Trois mythes sur la faible présence des femmes dans les conseils d’administration

Par Bettina Buechel, Professeur de stratégie et d’organisation à l’IMD

Malgré les progrès, les inégalités de genre perdurent. Dans de nombreux pays, les écarts d’accès aux opportunités économiques et politiques, à l’éducation, à la santé et à des revenus décents persistent entre les hommes et les femmes. Bien sûr, le gap varie selon les Etats. Il est plus bas en Islande, en Finlande, en Norvège et en Suède. A l’inverse, les décalages les plus criants s’observent en Iran, au Mali, en Syrie, au Pakistan, au Tchad et au Yémen.

 

Les conseils d’administration sont un des lieux où l’on observe cette situation. Leur composition continue d’être en majorité masculine. Au sein de l’Union européenne, les femmes ne représentent que 17% environ des sièges dans les grandes entreprises cotées en Bourse. Aux États-Unis, le taux de féminisation atteint 19% de l’ensemble des mandats, si l’on ne tient compte que du S & P 500. Au Japon, la proportion se limite à 1%.

 

Pourtant, des études montrent l’impact positif que peut avoir la désignation de femmes dans les conseils, sur la performance. Tout d’abord, les femmes donnent une nouvelle perspective aux questions complexes. Par rapport à leurs homologues masculins, elles sont plus susceptibles de soulever des questions difficiles, tout en suggérant des solutions.

 

Deuxièmement, les femmes peuvent apporter une meilleure compréhension de certains marchés et des consommateurs que leurs collègues masculins. Une troisième raison est peut-être que les femmes ont tendance à être plus souples et plus à même de gérer des situations alambiquées.

 

Une étude récente a établi la relation entre la mixité des conseils et les performances. Elle conclut que les femmes peuvent faire la différence dans certains pays. Ainsi, dans les Etats ayant une meilleure protection des actionnaires, la représentation des femmes au conseil est positivement liée à la rentabilité, la mixité favorisant le croisement fertile des connaissances, expériences et valeurs.

 

L’Union européenne a commencé à mettre en place une législation visant à uniformiser les règles du jeu, en instaurant des quotas. Certains membres de l’UE prévoient de sanctionner les contrevenants, ou d’annuler la nomination de nouveaux membres du conseil d’administration jusqu’à ce que le taux de diversité atteigne 30 à 40%. Les effets de ces politiques seront visibles dans les prochaines années.
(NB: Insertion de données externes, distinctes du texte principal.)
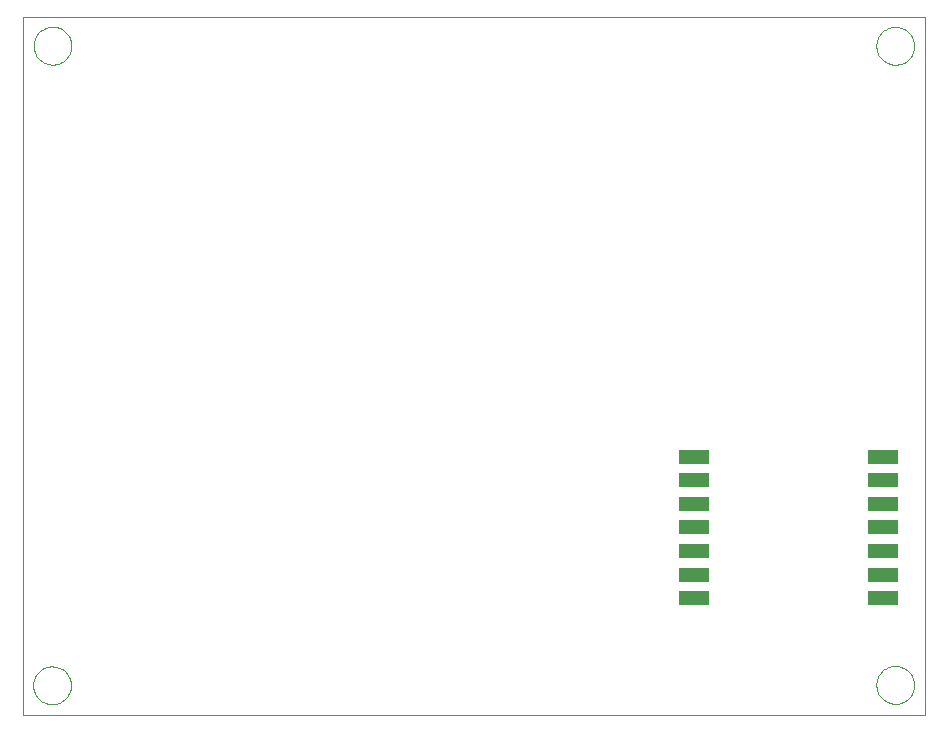
<source format=gtp>
G75*
%MOIN*%
%OFA0B0*%
%FSLAX24Y24*%
%IPPOS*%
%LPD*%
%AMOC8*
5,1,8,0,0,1.08239X$1,22.5*
%
%ADD10C,0.0000*%
%ADD11R,0.1000X0.0500*%
D10*
X001445Y001401D02*
X031517Y001402D01*
X031522Y024643D01*
X001457Y024645D01*
X001445Y001401D01*
X001796Y002375D02*
X001798Y002425D01*
X001804Y002475D01*
X001814Y002524D01*
X001828Y002572D01*
X001845Y002619D01*
X001866Y002664D01*
X001891Y002708D01*
X001919Y002749D01*
X001951Y002788D01*
X001985Y002825D01*
X002022Y002859D01*
X002062Y002889D01*
X002104Y002916D01*
X002148Y002940D01*
X002194Y002961D01*
X002241Y002977D01*
X002289Y002990D01*
X002339Y002999D01*
X002388Y003004D01*
X002439Y003005D01*
X002489Y003002D01*
X002538Y002995D01*
X002587Y002984D01*
X002635Y002969D01*
X002681Y002951D01*
X002726Y002929D01*
X002769Y002903D01*
X002810Y002874D01*
X002849Y002842D01*
X002885Y002807D01*
X002917Y002769D01*
X002947Y002729D01*
X002974Y002686D01*
X002997Y002642D01*
X003016Y002596D01*
X003032Y002548D01*
X003044Y002499D01*
X003052Y002450D01*
X003056Y002400D01*
X003056Y002350D01*
X003052Y002300D01*
X003044Y002251D01*
X003032Y002202D01*
X003016Y002154D01*
X002997Y002108D01*
X002974Y002064D01*
X002947Y002021D01*
X002917Y001981D01*
X002885Y001943D01*
X002849Y001908D01*
X002810Y001876D01*
X002769Y001847D01*
X002726Y001821D01*
X002681Y001799D01*
X002635Y001781D01*
X002587Y001766D01*
X002538Y001755D01*
X002489Y001748D01*
X002439Y001745D01*
X002388Y001746D01*
X002339Y001751D01*
X002289Y001760D01*
X002241Y001773D01*
X002194Y001789D01*
X002148Y001810D01*
X002104Y001834D01*
X002062Y001861D01*
X002022Y001891D01*
X001985Y001925D01*
X001951Y001962D01*
X001919Y002001D01*
X001891Y002042D01*
X001866Y002086D01*
X001845Y002131D01*
X001828Y002178D01*
X001814Y002226D01*
X001804Y002275D01*
X001798Y002325D01*
X001796Y002375D01*
X001813Y023694D02*
X001815Y023744D01*
X001821Y023794D01*
X001831Y023843D01*
X001845Y023891D01*
X001862Y023938D01*
X001883Y023983D01*
X001908Y024027D01*
X001936Y024068D01*
X001968Y024107D01*
X002002Y024144D01*
X002039Y024178D01*
X002079Y024208D01*
X002121Y024235D01*
X002165Y024259D01*
X002211Y024280D01*
X002258Y024296D01*
X002306Y024309D01*
X002356Y024318D01*
X002405Y024323D01*
X002456Y024324D01*
X002506Y024321D01*
X002555Y024314D01*
X002604Y024303D01*
X002652Y024288D01*
X002698Y024270D01*
X002743Y024248D01*
X002786Y024222D01*
X002827Y024193D01*
X002866Y024161D01*
X002902Y024126D01*
X002934Y024088D01*
X002964Y024048D01*
X002991Y024005D01*
X003014Y023961D01*
X003033Y023915D01*
X003049Y023867D01*
X003061Y023818D01*
X003069Y023769D01*
X003073Y023719D01*
X003073Y023669D01*
X003069Y023619D01*
X003061Y023570D01*
X003049Y023521D01*
X003033Y023473D01*
X003014Y023427D01*
X002991Y023383D01*
X002964Y023340D01*
X002934Y023300D01*
X002902Y023262D01*
X002866Y023227D01*
X002827Y023195D01*
X002786Y023166D01*
X002743Y023140D01*
X002698Y023118D01*
X002652Y023100D01*
X002604Y023085D01*
X002555Y023074D01*
X002506Y023067D01*
X002456Y023064D01*
X002405Y023065D01*
X002356Y023070D01*
X002306Y023079D01*
X002258Y023092D01*
X002211Y023108D01*
X002165Y023129D01*
X002121Y023153D01*
X002079Y023180D01*
X002039Y023210D01*
X002002Y023244D01*
X001968Y023281D01*
X001936Y023320D01*
X001908Y023361D01*
X001883Y023405D01*
X001862Y023450D01*
X001845Y023497D01*
X001831Y023545D01*
X001821Y023594D01*
X001815Y023644D01*
X001813Y023694D01*
X029905Y023690D02*
X029907Y023740D01*
X029913Y023790D01*
X029923Y023839D01*
X029937Y023887D01*
X029954Y023934D01*
X029975Y023979D01*
X030000Y024023D01*
X030028Y024064D01*
X030060Y024103D01*
X030094Y024140D01*
X030131Y024174D01*
X030171Y024204D01*
X030213Y024231D01*
X030257Y024255D01*
X030303Y024276D01*
X030350Y024292D01*
X030398Y024305D01*
X030448Y024314D01*
X030497Y024319D01*
X030548Y024320D01*
X030598Y024317D01*
X030647Y024310D01*
X030696Y024299D01*
X030744Y024284D01*
X030790Y024266D01*
X030835Y024244D01*
X030878Y024218D01*
X030919Y024189D01*
X030958Y024157D01*
X030994Y024122D01*
X031026Y024084D01*
X031056Y024044D01*
X031083Y024001D01*
X031106Y023957D01*
X031125Y023911D01*
X031141Y023863D01*
X031153Y023814D01*
X031161Y023765D01*
X031165Y023715D01*
X031165Y023665D01*
X031161Y023615D01*
X031153Y023566D01*
X031141Y023517D01*
X031125Y023469D01*
X031106Y023423D01*
X031083Y023379D01*
X031056Y023336D01*
X031026Y023296D01*
X030994Y023258D01*
X030958Y023223D01*
X030919Y023191D01*
X030878Y023162D01*
X030835Y023136D01*
X030790Y023114D01*
X030744Y023096D01*
X030696Y023081D01*
X030647Y023070D01*
X030598Y023063D01*
X030548Y023060D01*
X030497Y023061D01*
X030448Y023066D01*
X030398Y023075D01*
X030350Y023088D01*
X030303Y023104D01*
X030257Y023125D01*
X030213Y023149D01*
X030171Y023176D01*
X030131Y023206D01*
X030094Y023240D01*
X030060Y023277D01*
X030028Y023316D01*
X030000Y023357D01*
X029975Y023401D01*
X029954Y023446D01*
X029937Y023493D01*
X029923Y023541D01*
X029913Y023590D01*
X029907Y023640D01*
X029905Y023690D01*
X029902Y002389D02*
X029904Y002439D01*
X029910Y002489D01*
X029920Y002538D01*
X029934Y002586D01*
X029951Y002633D01*
X029972Y002678D01*
X029997Y002722D01*
X030025Y002763D01*
X030057Y002802D01*
X030091Y002839D01*
X030128Y002873D01*
X030168Y002903D01*
X030210Y002930D01*
X030254Y002954D01*
X030300Y002975D01*
X030347Y002991D01*
X030395Y003004D01*
X030445Y003013D01*
X030494Y003018D01*
X030545Y003019D01*
X030595Y003016D01*
X030644Y003009D01*
X030693Y002998D01*
X030741Y002983D01*
X030787Y002965D01*
X030832Y002943D01*
X030875Y002917D01*
X030916Y002888D01*
X030955Y002856D01*
X030991Y002821D01*
X031023Y002783D01*
X031053Y002743D01*
X031080Y002700D01*
X031103Y002656D01*
X031122Y002610D01*
X031138Y002562D01*
X031150Y002513D01*
X031158Y002464D01*
X031162Y002414D01*
X031162Y002364D01*
X031158Y002314D01*
X031150Y002265D01*
X031138Y002216D01*
X031122Y002168D01*
X031103Y002122D01*
X031080Y002078D01*
X031053Y002035D01*
X031023Y001995D01*
X030991Y001957D01*
X030955Y001922D01*
X030916Y001890D01*
X030875Y001861D01*
X030832Y001835D01*
X030787Y001813D01*
X030741Y001795D01*
X030693Y001780D01*
X030644Y001769D01*
X030595Y001762D01*
X030545Y001759D01*
X030494Y001760D01*
X030445Y001765D01*
X030395Y001774D01*
X030347Y001787D01*
X030300Y001803D01*
X030254Y001824D01*
X030210Y001848D01*
X030168Y001875D01*
X030128Y001905D01*
X030091Y001939D01*
X030057Y001976D01*
X030025Y002015D01*
X029997Y002056D01*
X029972Y002100D01*
X029951Y002145D01*
X029934Y002192D01*
X029920Y002240D01*
X029910Y002289D01*
X029904Y002339D01*
X029902Y002389D01*
D11*
X030110Y005275D03*
X030110Y006062D03*
X030110Y006850D03*
X030110Y007637D03*
X030110Y008425D03*
X030110Y009212D03*
X030110Y009999D03*
X023811Y009999D03*
X023811Y009212D03*
X023811Y008425D03*
X023811Y007637D03*
X023811Y006850D03*
X023811Y006062D03*
X023811Y005275D03*
M02*

</source>
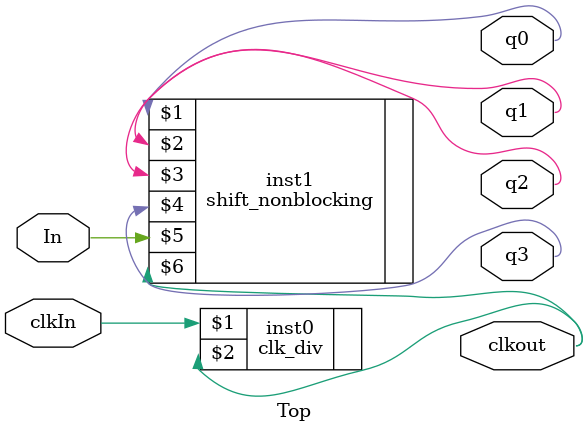
<source format=v>
module Top(clkIn, In, q0, q1, q2, q3,clkout);
input clkIn, In;
output q0, q1, q2, q3,clkout;

clk_div inst0(clkIn, clkout);
shift_nonblocking inst1(q0, q1, q2, q3, In, clkout);

endmodule
</source>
Afin de stimuler la diversité, trois mythes doivent être dissipés.

Mythe 1 – Les femmes n’ont pas le bon leadership.
En fait, selon une étude réalisée par l’Université de Cranfield et portant les 100 premières capitalisations de la Bourse de Londres (FTSE100), une fois nommées, les administratrices sont plus susceptibles de décrocher des mandats subséquents et de cumuler des mandats (15% contre 11% détenus par les hommes).

 

Mythe 2 – Les femmes manquent d’expérience de haut niveau
Bon nombre de chefs d’entreprise masculins justifient l’absence de femmes dans les instances dirigeantes par leur manque d’expérience en management. Ce qui ne correspond pas à la réalité.

 

Mythe 3 – Les femmes ne prennent pas de risques.
Cette affirmation est contredite par le fait qu’elles se montrent plus aptes que les hommes à intégrer des conseils d’administration d’entreprises en difficulté. Bien au contraire, elles sont plus disposées à relever des challenges.